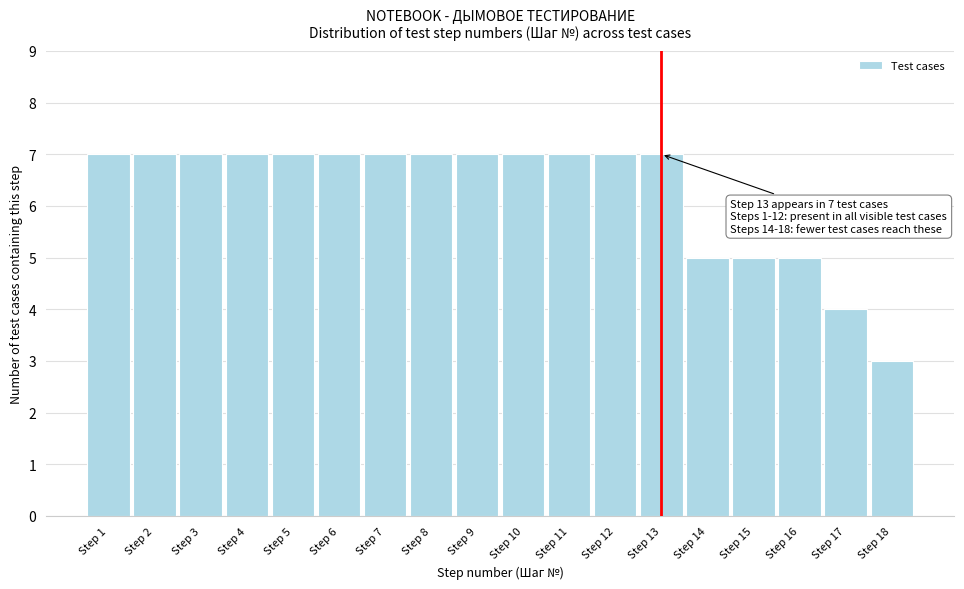

Reading right to left, extract all data points from this chart.

3	4	5	5	5	7	7	7	7	7	7	7	7	7	7	7	7	7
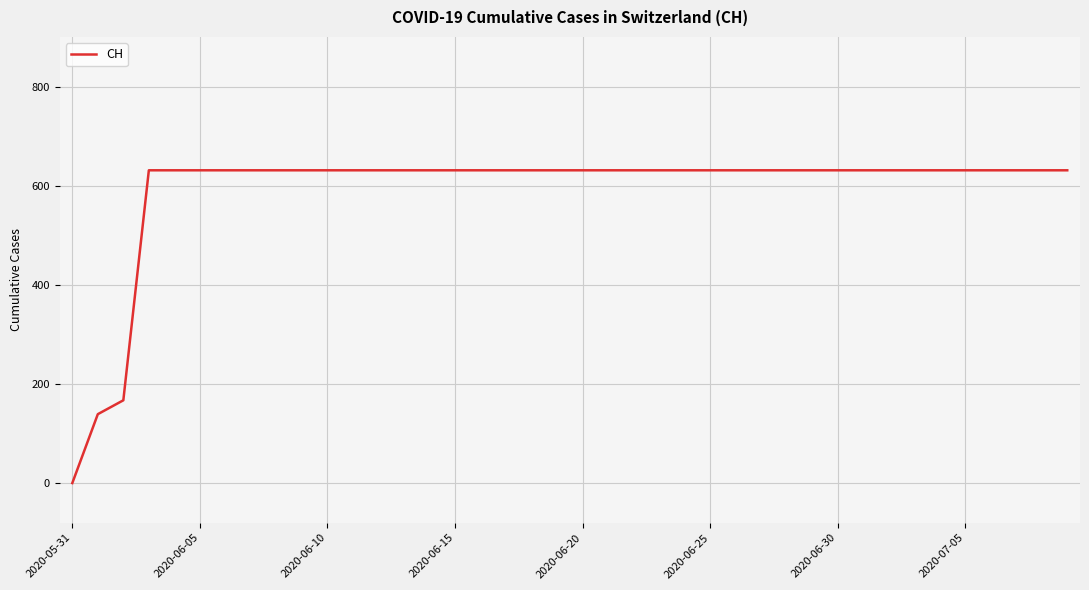

What is the greatest value displayed?

631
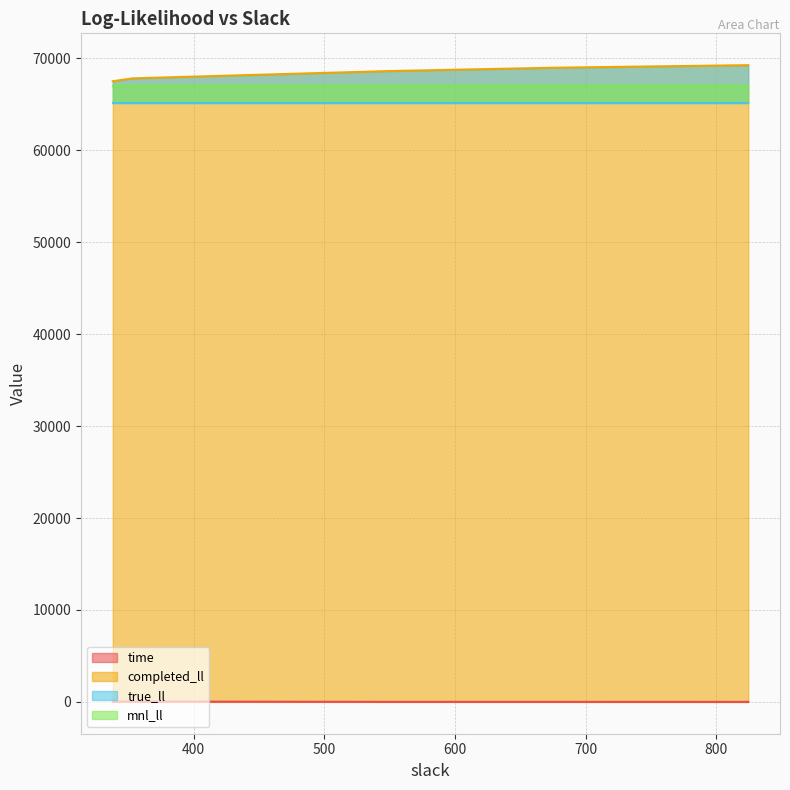

Which series changed the most between 3 and 4?

completed_ll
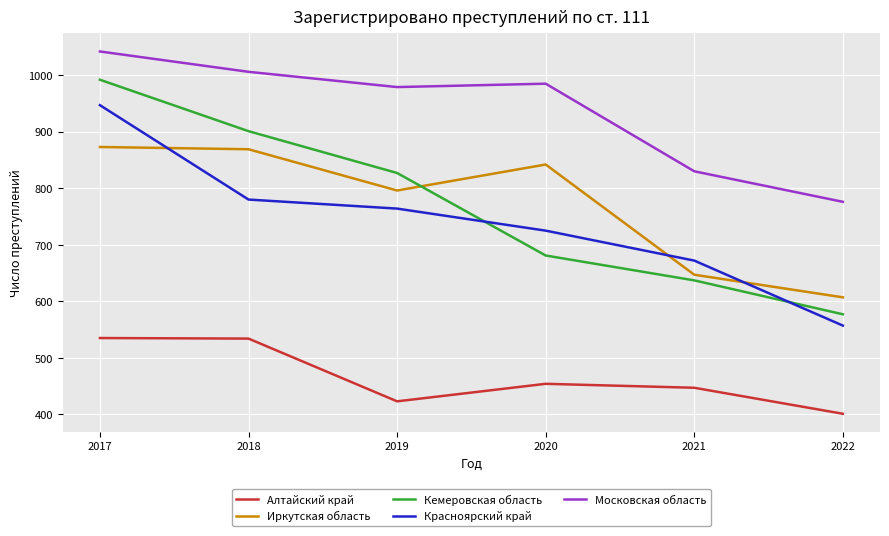

How many lines are shown in the chart?

5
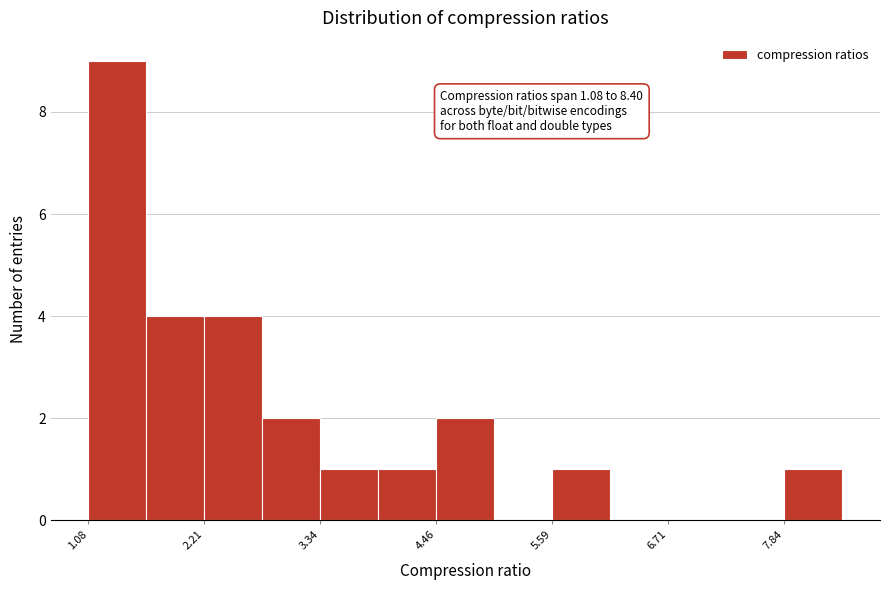

Read against the x-axis, roughly where is the centre of the tallest bar?

1.4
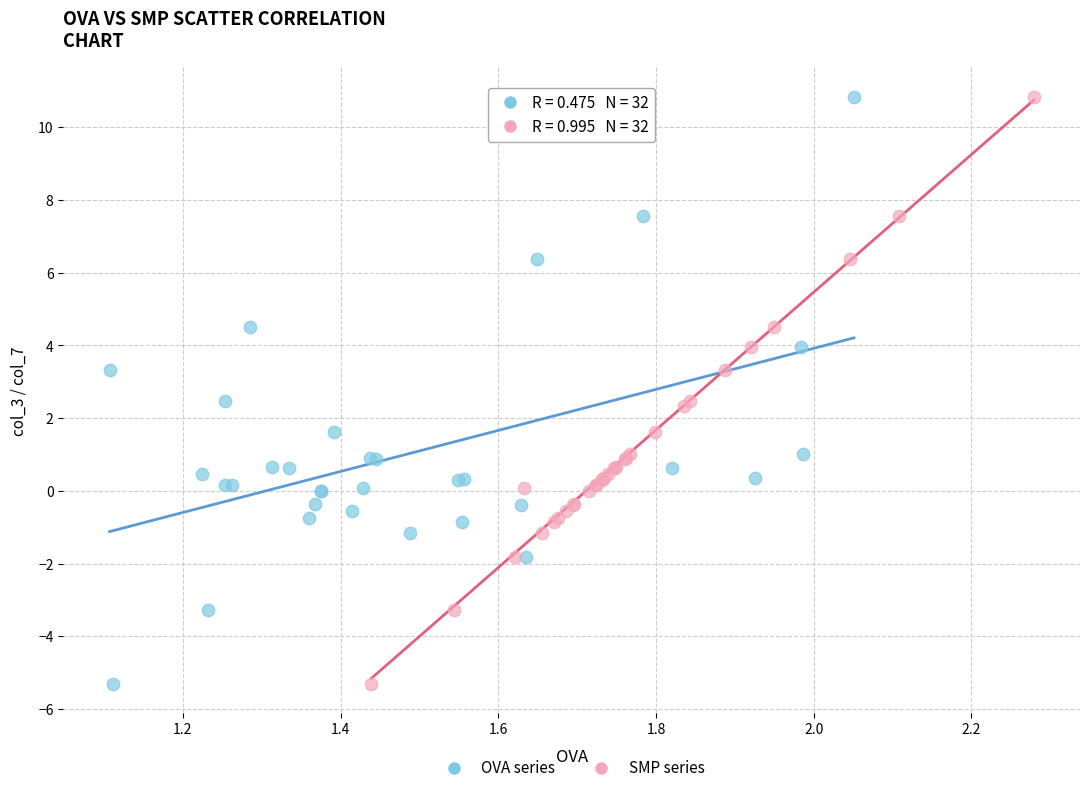

What are all the series names shown in the legend?

OVA series, SMP series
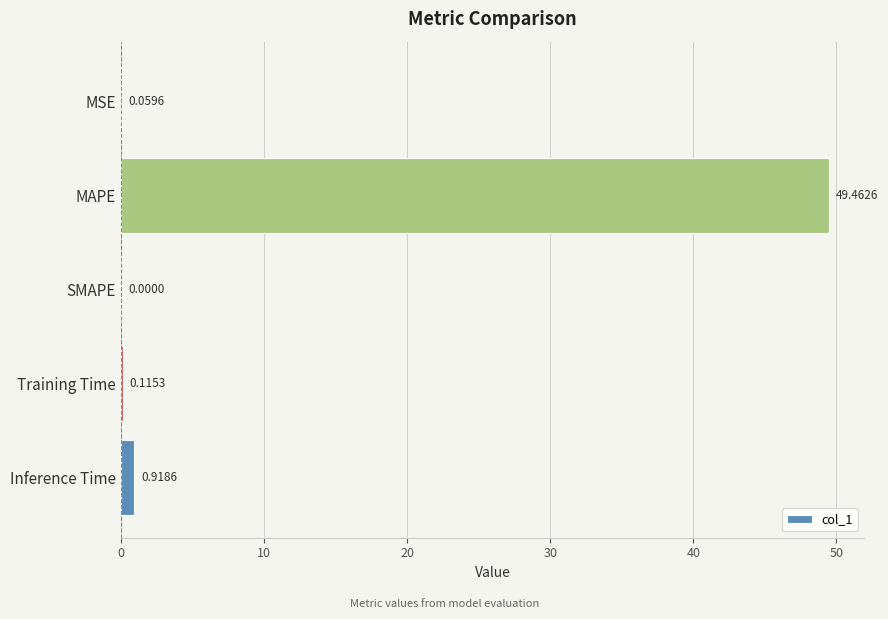

What is the sum of all values?

50.6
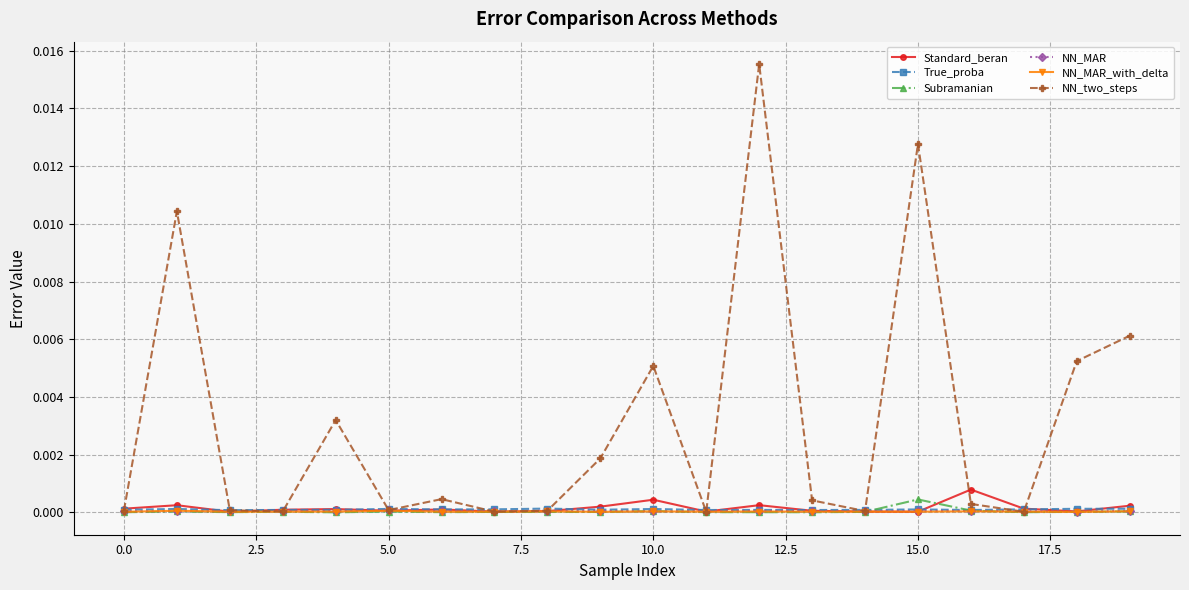

True or false: True_proba has more than 2 interior local peaks.

True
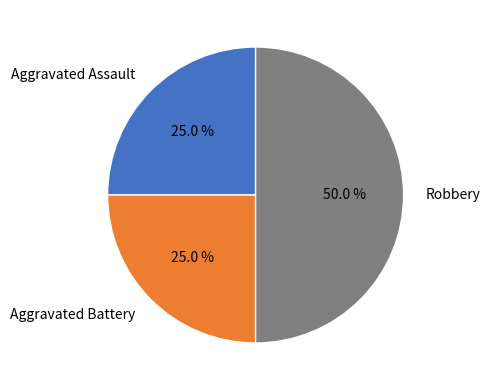

The Aggravated Battery slice represents 34% of the pie. True or false?

False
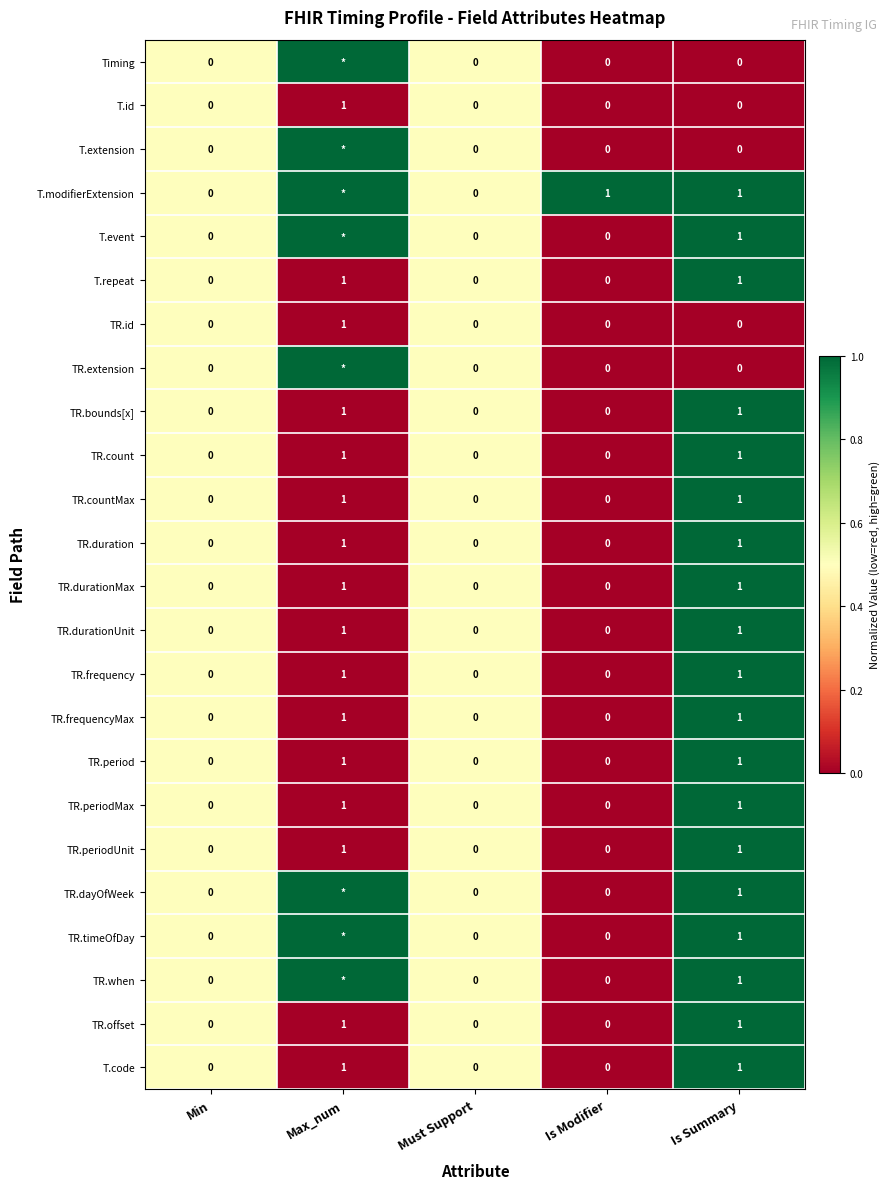

True or false: TR.countMax has a value of 1 at Must Support.

False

## [Exercise]
Report how many lines in the rows above contain the string "chart", treating uppercase and lowercase as different. Give only the number.

## [Result of the task]
2